Fort Lewis became a boarding school in 1891 after serving as a military post in conflicts between Native American tribes and Western settlers. Boarding schools forcibly separated Native Americans from their culture, traditions and languages. Fort Lewis boarding school closed in 1910.

“This is an exciting time for FLC and Native American and Indigenous Studies since our Native students have been asking for more faculty who look like them and who can identify with them,” said Lee Bitsóí, associate vice president for diversity affairs and special adviser to the president for Indigenous affairs. “In addition, with more Native faculty, we will be able to provide more curricular offerings throughout the college.”

In the new “Research and Reconciliation” social justice program, undergraduate students will have the opportunity to participate in summer programs, with financial assistance if applicable, then join a subsequent paid research assistantship. They will also have access to permanent new courses focused on Native American and Indigenous language, storytelling and history.

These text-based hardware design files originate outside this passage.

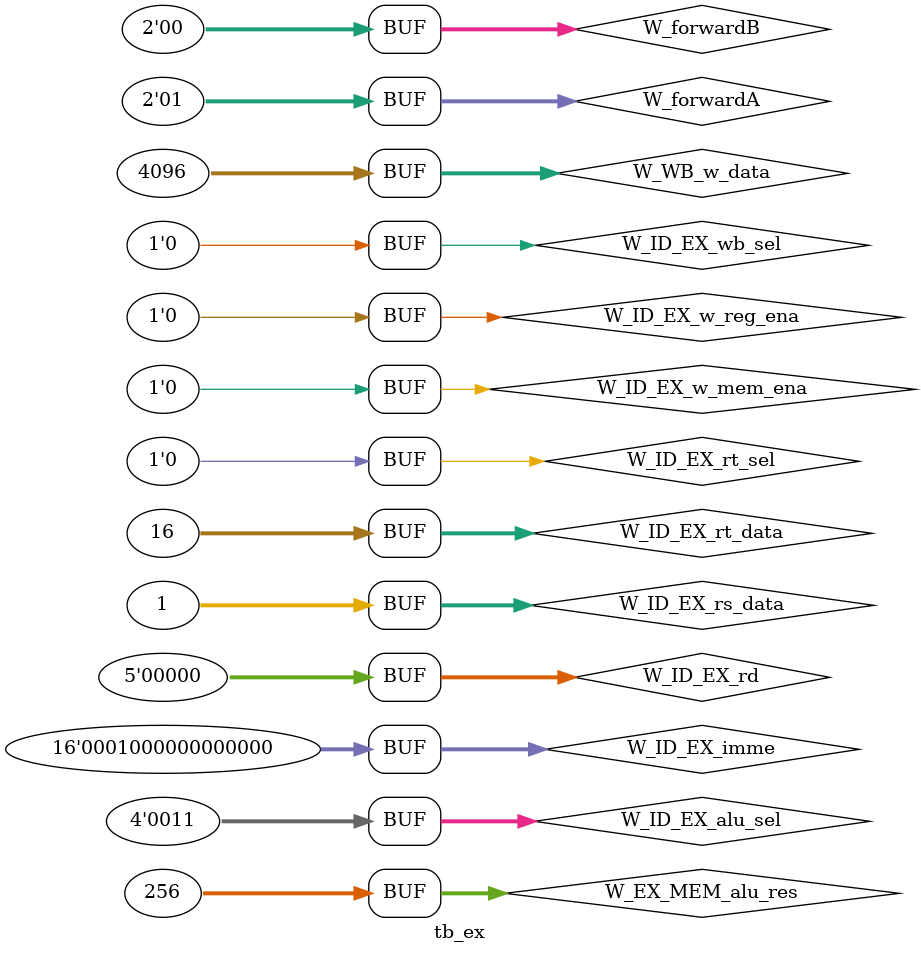
<source format=v>
`timescale 1ns / 1ps

// `include "defines.v"

module tb_ex();
    reg [31:0] W_ID_EX_rs_data, W_ID_EX_rt_data;
    reg W_ID_EX_rt_sel;
    reg [3:0] W_ID_EX_alu_sel;
    reg [15:0] W_ID_EX_imme;
    
    reg [1:0] W_forwardA;
    reg [1:0] W_forwardB;
    reg [31:0] W_EX_MEM_alu_res;
    reg [31:0] W_WB_w_data;

    reg [4:0] W_ID_EX_rd;
    reg W_ID_EX_w_mem_ena;
    reg W_ID_EX_w_reg_ena;
    reg W_ID_EX_wb_sel;

    wire [31:0] W_EX_alu_res;
    wire [31:0] W_EX_rt_data;
    wire W_EX_rd;
    wire W_EX_w_mem_ena;
    // wire W_EX_MEM_w_reg_ena;
    wire W_EX_wb_sel;

    EX ex(
        W_ID_EX_rs_data,
        W_ID_EX_rt_data,
        W_ID_EX_rt_sel,
        W_ID_EX_alu_sel,
        W_ID_EX_imme,
        W_forwardA,
        W_forwardB,
        W_EX_MEM_alu_res,
        W_WB_w_data,
        // control
        W_ID_EX_rd,
        W_ID_EX_w_mem_ena,
        W_ID_EX_w_reg_ena,
        W_ID_EX_wb_sel,

        // out
        W_EX_alu_res,
        W_EX_rt_data,
        W_EX_rd,
        W_EX_w_mem_ena,
        W_EX_w_reg_ena,
        W_EX_wb_sel
    );

    initial begin
        // init data

        W_ID_EX_rd = 4'h0;
        W_ID_EX_w_mem_ena = 0;
        W_ID_EX_w_reg_ena = 0;
        W_ID_EX_wb_sel = 0;

        // alu = 1
        #10 begin
            W_ID_EX_rs_data = 32'h0000_0001;
            W_ID_EX_rt_data = 32'h0000_0010;
            W_ID_EX_imme = 16'h1000;
            W_ID_EX_rt_sel = 1'b1;
            W_ID_EX_alu_sel = 4'h1;
            W_forwardA = 2'b00;
            W_forwardB = 2'b00;
            W_EX_MEM_alu_res = 32'h0000_0100;
            W_WB_w_data = 32'h0000_1000;
        end

        // alu = 2
        #10 begin
            W_ID_EX_alu_sel = 4'h2;
        end

        // reset
        #10 begin
            W_ID_EX_rt_sel = 1'b0;
        end

        // forward
        #10 begin
            W_ID_EX_alu_sel = 4'h3;
            W_forwardA = 2'b01;
        end
    end

endmodule

</source>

“We were trying to create a program that would get students really involved and excited about doing new types of research,” Nixon said.

The third aspect of the grant proposal focuses on helping students at community colleges attain a four-year degree.

The college will use grant money to offer financial support for transfer students from the Four Corners to FLC. The financial assistance focuses on Native American students, and first-generation college students and other students of color, Nixon said.

As part of FLC’s diversity, equity and inclusion goals, the college is creating training modules for students, faculty and staff members to understand the school’s history as a federal Native American boarding school and the origins of the Native American tuition waiver, Bitsóí said.

“We have a diversity, equity and inclusion plan that includes creating a holistic framework to ensure a strong sense of safety and belonging on the FLC campus,” Bitsóí said. “These training modules will clear up any misconceptions or misunderstandings by non-Native students, staff and faculty.”

With the Mellon Foundation grant, FLC will be able to engage with its history in new ways. Students will have new tools to study connection, reconciliation and what it means to be human in the arts and humanities courses, Nixon said.

“How do we come to terms with that and work it into our curriculum? How do we have students reimagine new futures and possibilities?” Nixon said.

It’s about coming together to come to terms with difficult questions, she said.

“Once students know how to do that, they can leave Fort Lewis and take on anything,” Nixon said.